- Born: Richard Edward Bensfield June 18, 1926 Los Angeles, California, U.S.
- Died: June 24, 2016 (aged 90)
- Occupations: Producer, screenwriter
- Years active: 1952–1987
- Spouse: Donna Bensfield
- Children: 2

= Dick Bensfield =

American producer and screenwriter

Richard Edward Bensfield (June 18, 1926 – June 24, 2016) was an American producer and screenwriter. He is the creator of the American sitcom television series Hello, Larry, which he created with his writing partner Perry Grant.

== Career ==
Bensfield and Grant met in 1952 when both were writing for The Adventures of Ozzie and Harriet. They continued to write for the show until its last season.

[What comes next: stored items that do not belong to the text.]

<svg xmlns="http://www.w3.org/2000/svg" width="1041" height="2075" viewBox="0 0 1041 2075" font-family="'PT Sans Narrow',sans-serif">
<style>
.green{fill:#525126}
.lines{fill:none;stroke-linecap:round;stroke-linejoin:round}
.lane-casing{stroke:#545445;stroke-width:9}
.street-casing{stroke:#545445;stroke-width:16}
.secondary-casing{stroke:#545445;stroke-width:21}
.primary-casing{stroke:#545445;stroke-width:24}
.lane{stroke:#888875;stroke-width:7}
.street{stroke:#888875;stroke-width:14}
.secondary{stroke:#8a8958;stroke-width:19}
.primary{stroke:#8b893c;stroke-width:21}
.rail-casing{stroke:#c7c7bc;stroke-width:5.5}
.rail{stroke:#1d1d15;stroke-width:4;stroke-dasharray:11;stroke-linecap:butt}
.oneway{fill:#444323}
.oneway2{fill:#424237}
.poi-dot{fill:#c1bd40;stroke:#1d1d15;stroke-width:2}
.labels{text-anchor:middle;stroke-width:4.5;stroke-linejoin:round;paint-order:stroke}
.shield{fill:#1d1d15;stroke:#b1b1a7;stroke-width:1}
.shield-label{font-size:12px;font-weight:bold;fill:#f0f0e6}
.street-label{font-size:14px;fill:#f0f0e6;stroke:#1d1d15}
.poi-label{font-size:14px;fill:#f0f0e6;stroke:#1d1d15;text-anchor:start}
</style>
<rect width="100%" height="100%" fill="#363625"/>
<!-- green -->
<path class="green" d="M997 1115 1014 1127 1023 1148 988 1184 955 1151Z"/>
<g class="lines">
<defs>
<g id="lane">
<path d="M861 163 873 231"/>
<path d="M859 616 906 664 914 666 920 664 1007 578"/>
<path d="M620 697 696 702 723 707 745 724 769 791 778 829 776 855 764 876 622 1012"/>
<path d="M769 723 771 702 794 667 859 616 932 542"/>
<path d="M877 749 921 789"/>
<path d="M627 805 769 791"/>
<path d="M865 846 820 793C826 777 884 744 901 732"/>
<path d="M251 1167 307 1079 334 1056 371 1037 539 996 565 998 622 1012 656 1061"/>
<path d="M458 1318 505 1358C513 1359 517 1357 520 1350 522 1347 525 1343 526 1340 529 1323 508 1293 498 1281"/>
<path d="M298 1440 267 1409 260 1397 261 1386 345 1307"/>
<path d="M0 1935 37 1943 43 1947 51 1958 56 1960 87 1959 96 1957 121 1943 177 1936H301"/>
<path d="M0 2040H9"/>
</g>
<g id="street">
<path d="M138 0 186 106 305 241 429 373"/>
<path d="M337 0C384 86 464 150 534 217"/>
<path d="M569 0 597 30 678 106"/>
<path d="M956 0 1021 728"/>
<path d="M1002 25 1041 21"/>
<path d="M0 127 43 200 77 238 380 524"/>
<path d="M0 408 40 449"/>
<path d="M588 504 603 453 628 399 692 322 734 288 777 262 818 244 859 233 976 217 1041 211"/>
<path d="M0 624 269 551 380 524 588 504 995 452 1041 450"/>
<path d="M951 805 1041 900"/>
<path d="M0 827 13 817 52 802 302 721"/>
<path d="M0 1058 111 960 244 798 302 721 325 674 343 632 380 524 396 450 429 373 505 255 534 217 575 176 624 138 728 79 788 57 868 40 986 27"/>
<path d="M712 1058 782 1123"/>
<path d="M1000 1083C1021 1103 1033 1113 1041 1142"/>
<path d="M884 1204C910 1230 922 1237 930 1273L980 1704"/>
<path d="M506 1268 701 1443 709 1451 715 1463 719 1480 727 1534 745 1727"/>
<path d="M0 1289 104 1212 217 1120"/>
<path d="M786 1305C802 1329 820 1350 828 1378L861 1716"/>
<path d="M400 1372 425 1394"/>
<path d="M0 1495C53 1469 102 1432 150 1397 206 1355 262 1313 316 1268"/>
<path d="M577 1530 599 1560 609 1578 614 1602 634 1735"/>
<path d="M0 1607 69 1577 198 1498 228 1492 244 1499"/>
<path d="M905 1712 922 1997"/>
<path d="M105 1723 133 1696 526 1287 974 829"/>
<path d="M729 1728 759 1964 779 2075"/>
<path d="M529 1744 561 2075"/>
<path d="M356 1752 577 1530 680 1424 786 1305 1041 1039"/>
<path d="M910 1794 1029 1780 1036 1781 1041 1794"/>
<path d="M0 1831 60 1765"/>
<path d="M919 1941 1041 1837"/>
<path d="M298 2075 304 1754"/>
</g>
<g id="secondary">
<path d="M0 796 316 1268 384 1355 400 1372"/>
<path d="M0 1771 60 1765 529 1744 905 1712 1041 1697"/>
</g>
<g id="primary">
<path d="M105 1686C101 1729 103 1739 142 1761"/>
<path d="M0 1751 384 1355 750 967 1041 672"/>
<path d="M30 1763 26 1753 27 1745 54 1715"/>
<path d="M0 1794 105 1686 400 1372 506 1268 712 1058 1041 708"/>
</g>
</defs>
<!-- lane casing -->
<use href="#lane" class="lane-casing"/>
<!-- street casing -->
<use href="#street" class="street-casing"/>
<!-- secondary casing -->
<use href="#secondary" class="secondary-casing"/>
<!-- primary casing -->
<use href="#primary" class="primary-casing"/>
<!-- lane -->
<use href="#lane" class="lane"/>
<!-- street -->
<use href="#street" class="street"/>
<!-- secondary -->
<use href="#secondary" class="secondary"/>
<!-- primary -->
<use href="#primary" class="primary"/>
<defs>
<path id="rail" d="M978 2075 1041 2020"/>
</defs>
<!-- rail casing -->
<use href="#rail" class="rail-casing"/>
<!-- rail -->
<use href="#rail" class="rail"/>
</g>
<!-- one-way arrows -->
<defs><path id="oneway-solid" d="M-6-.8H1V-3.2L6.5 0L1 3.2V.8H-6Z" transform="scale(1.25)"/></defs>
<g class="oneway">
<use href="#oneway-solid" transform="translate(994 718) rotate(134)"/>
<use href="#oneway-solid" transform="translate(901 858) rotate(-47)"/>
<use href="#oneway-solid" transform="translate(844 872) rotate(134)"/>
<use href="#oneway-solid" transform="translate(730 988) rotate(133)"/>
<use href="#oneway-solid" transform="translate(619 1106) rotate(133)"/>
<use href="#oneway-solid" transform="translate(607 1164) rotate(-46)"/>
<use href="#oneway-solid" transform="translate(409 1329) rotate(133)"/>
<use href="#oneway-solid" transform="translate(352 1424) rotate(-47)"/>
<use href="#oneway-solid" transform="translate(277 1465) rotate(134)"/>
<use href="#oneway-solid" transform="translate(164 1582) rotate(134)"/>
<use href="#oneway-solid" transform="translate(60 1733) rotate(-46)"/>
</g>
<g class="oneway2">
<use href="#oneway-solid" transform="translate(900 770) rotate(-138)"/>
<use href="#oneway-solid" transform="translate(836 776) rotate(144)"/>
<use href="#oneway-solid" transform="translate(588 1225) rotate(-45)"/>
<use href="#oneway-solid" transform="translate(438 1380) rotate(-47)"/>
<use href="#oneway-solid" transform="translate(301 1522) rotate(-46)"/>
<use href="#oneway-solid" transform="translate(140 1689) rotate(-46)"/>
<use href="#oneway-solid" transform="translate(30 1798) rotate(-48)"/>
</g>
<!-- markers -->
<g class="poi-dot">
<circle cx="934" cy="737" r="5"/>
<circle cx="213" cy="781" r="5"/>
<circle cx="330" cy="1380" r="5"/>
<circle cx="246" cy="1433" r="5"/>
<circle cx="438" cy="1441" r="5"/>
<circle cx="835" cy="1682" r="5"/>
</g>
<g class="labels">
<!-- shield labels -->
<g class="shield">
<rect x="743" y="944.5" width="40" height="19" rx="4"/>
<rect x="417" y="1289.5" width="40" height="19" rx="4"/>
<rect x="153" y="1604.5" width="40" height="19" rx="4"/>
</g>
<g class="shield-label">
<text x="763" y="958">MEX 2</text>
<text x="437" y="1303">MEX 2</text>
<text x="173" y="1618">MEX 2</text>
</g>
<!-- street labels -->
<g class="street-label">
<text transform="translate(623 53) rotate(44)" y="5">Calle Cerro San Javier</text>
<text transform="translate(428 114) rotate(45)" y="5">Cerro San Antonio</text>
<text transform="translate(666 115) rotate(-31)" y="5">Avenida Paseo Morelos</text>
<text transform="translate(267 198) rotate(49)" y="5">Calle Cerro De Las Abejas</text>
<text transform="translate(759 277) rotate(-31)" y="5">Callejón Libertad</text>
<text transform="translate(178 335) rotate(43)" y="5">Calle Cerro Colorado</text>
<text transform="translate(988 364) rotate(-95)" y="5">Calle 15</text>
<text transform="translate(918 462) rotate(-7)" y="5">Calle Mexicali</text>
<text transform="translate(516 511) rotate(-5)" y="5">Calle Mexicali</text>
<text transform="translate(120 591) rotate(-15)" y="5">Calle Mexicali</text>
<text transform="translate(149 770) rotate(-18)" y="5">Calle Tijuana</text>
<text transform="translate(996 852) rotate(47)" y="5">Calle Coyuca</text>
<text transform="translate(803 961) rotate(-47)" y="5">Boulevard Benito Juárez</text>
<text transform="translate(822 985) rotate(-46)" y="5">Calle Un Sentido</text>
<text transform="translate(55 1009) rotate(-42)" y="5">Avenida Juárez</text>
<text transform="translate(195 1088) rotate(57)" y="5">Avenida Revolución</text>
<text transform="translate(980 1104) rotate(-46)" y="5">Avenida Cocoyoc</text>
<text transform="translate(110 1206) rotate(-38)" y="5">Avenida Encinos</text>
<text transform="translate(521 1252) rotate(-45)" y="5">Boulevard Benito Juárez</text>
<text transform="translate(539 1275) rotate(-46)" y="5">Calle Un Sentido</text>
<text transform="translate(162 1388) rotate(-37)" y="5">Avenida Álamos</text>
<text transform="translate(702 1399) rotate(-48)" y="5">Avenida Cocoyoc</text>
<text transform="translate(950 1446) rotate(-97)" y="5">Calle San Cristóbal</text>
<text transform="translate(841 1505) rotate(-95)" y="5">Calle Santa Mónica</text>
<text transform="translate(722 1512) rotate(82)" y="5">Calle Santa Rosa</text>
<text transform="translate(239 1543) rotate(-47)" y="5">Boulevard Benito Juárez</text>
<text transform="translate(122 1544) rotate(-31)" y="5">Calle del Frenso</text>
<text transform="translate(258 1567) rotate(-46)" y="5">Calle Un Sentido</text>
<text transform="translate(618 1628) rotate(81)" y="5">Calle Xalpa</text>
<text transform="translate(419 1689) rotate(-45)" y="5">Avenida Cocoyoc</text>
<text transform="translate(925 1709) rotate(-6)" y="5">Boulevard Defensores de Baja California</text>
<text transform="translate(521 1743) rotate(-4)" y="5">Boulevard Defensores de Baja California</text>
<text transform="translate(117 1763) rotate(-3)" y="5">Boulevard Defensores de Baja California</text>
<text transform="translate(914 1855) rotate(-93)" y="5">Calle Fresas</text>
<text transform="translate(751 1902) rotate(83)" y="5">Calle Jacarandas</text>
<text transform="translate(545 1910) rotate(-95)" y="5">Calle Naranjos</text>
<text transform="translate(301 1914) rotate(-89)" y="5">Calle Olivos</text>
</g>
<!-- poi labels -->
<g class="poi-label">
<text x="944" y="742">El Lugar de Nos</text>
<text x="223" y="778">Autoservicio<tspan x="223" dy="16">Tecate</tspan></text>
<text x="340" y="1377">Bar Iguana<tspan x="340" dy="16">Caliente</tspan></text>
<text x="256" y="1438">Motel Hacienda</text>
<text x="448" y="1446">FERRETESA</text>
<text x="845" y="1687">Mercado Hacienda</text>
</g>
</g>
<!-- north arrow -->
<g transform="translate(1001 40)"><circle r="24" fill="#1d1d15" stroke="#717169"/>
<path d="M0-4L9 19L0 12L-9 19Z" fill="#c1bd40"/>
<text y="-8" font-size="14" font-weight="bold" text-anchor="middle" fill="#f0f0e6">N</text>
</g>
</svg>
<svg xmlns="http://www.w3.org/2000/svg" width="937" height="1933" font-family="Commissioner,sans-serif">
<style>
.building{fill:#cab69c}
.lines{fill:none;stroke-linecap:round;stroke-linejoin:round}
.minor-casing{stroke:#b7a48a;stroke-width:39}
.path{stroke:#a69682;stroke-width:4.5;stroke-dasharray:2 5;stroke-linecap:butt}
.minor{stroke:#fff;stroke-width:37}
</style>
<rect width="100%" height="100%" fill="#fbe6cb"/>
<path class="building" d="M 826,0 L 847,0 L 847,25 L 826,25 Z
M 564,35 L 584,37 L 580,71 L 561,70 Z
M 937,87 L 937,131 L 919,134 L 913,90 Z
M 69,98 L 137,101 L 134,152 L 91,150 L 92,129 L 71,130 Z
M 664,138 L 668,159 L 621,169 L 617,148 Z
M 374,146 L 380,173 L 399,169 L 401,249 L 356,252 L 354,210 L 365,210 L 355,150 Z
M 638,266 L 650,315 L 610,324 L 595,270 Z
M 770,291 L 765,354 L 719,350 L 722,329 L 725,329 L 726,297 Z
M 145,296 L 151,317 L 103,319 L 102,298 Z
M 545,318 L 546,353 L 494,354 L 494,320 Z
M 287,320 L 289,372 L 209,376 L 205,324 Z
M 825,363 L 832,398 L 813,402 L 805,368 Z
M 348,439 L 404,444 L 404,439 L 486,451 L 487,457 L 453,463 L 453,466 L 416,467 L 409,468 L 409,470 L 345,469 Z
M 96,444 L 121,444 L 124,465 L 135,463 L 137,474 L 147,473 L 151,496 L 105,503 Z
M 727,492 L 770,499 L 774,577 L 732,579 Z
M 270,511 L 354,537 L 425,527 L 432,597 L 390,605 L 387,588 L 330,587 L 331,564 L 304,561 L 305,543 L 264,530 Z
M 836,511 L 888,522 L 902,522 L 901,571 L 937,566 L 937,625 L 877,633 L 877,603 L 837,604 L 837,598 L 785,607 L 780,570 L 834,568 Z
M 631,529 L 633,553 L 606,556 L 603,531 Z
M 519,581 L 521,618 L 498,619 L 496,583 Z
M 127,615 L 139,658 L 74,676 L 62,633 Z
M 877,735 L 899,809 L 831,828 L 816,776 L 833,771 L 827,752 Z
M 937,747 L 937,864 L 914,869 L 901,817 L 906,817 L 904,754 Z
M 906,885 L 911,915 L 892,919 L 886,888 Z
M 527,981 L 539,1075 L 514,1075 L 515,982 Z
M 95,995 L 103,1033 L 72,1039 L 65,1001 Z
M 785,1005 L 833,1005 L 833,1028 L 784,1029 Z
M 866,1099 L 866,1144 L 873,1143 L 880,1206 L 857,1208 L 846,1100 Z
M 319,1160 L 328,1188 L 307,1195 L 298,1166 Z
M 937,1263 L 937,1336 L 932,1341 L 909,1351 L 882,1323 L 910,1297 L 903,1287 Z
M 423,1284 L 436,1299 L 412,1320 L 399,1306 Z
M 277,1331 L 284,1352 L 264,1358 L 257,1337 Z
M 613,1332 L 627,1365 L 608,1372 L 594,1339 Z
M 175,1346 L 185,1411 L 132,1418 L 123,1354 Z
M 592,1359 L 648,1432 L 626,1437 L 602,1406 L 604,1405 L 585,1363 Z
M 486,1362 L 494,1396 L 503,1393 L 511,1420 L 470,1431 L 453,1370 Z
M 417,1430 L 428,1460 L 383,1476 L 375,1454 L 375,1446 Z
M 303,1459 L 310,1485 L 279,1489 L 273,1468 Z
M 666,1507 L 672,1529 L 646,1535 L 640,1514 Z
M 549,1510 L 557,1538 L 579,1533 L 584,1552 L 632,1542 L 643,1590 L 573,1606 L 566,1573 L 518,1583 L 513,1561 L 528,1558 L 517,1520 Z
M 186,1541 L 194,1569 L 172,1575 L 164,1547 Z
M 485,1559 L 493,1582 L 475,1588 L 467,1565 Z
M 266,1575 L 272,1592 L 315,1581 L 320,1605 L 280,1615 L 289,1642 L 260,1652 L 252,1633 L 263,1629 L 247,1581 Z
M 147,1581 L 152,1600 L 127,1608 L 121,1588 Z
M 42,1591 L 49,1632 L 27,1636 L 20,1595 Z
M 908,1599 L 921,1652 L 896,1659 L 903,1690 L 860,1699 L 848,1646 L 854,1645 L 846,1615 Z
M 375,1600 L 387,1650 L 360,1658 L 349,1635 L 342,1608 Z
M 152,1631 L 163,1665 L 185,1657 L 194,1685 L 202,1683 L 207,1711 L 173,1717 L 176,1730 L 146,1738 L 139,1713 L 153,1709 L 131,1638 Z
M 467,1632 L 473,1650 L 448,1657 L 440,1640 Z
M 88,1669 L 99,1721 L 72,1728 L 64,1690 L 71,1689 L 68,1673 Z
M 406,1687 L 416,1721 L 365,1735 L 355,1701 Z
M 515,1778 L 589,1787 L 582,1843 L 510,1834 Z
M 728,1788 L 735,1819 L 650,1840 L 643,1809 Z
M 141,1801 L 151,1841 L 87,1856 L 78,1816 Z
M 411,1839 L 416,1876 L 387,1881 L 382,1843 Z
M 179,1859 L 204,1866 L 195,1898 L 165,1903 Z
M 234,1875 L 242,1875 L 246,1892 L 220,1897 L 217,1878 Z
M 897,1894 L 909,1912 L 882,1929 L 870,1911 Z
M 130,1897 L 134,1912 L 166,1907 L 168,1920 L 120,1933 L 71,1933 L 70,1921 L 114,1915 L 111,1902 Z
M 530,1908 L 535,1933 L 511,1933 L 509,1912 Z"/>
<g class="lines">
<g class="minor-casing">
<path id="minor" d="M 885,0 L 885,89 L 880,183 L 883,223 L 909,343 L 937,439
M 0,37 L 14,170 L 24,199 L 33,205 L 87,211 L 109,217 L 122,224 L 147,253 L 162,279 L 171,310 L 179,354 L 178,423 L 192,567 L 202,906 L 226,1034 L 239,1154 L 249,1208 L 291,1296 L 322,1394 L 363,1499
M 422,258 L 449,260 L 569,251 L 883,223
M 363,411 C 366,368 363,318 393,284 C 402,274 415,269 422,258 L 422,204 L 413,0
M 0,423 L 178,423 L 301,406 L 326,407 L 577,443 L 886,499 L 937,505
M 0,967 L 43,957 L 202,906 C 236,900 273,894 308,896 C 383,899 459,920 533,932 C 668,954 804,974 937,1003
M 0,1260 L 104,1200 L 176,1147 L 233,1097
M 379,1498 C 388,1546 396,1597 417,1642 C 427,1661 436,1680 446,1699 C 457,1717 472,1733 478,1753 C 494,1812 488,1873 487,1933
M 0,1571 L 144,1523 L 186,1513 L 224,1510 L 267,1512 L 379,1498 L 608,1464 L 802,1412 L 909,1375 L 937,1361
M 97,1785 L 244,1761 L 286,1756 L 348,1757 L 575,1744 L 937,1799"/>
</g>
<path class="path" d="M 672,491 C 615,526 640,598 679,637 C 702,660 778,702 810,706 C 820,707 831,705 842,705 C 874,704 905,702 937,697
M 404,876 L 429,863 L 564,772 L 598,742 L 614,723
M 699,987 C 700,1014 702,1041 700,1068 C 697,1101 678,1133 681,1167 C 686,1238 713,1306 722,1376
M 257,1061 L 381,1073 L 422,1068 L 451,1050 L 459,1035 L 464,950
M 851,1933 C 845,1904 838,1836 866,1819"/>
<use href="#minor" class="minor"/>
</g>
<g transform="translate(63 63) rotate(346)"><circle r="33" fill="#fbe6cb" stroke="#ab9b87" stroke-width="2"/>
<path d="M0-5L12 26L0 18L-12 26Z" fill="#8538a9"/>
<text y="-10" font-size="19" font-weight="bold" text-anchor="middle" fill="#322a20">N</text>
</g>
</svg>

Afterwards, Bensfield and Grant continued to work together, producing and writing for television programs including The Andy Griffith Show, The Odd Couple, I Dream of Jeannie, Good Times, Mayberry R.F.D., The Doris Day Show, Happy Days, One Day at a Time, The Partridge Family, The Jeffersons, 227 and The Lucy Show.

In 1979 Bensfield and Grant created the new NBC sitcom television series Hello, Larry, which starred McLean Stevenson, Kim Richards and Joanna Gleason. He retired from television in 1987.

== Death ==
Bensfield died in June 2016, after battling with Parkinson's disease, at the age of 90.